The task: An exact copy of all the data is the expected answer.

Landmark coordinate records:
*****

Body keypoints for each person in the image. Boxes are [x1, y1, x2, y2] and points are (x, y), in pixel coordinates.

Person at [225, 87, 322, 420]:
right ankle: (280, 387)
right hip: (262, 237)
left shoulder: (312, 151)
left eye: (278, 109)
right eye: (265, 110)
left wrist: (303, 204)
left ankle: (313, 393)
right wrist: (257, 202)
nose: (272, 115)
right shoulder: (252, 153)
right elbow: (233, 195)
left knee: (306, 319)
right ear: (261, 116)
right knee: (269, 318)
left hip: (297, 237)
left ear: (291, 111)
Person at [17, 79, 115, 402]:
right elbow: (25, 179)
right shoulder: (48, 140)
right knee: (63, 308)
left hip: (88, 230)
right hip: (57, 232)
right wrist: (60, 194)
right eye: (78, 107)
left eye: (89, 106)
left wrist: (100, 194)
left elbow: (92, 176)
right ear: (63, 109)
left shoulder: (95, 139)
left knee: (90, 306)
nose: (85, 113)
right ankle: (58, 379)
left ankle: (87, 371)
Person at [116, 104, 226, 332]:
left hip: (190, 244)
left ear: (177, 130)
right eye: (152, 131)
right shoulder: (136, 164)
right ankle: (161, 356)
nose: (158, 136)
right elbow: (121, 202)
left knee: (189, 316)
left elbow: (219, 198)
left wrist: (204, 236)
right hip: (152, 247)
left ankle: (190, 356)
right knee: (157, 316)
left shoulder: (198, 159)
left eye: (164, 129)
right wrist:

*****

Solution for this problem:
Body keypoints for each person in the image. Boxes are [x1, y1, x2, y2] and points are (x, y), in pixel coordinates.

Person at [225, 87, 322, 420]:
right ankle: (280, 387)
right hip: (262, 237)
left shoulder: (312, 151)
left eye: (278, 109)
right eye: (265, 110)
left wrist: (303, 204)
left ankle: (313, 393)
right wrist: (257, 202)
nose: (272, 115)
right shoulder: (252, 153)
right elbow: (233, 195)
left knee: (306, 319)
right ear: (261, 116)
right knee: (269, 318)
left hip: (297, 237)
left ear: (291, 111)
Person at [17, 79, 115, 402]:
right elbow: (25, 179)
right shoulder: (48, 140)
right knee: (63, 308)
left hip: (88, 230)
right hip: (57, 232)
right wrist: (60, 194)
right eye: (78, 107)
left eye: (89, 106)
left wrist: (100, 194)
left elbow: (92, 176)
right ear: (63, 109)
left shoulder: (95, 139)
left knee: (90, 306)
nose: (85, 113)
right ankle: (58, 379)
left ankle: (87, 371)
Person at [116, 104, 226, 332]:
left hip: (190, 244)
left ear: (177, 130)
right eye: (152, 131)
right shoulder: (136, 164)
right ankle: (161, 356)
nose: (158, 136)
right elbow: (121, 202)
left knee: (189, 316)
left elbow: (219, 198)
left wrist: (204, 236)
right hip: (152, 247)
left ankle: (190, 356)
right knee: (157, 316)
left shoulder: (198, 159)
left eye: (164, 129)
right wrist:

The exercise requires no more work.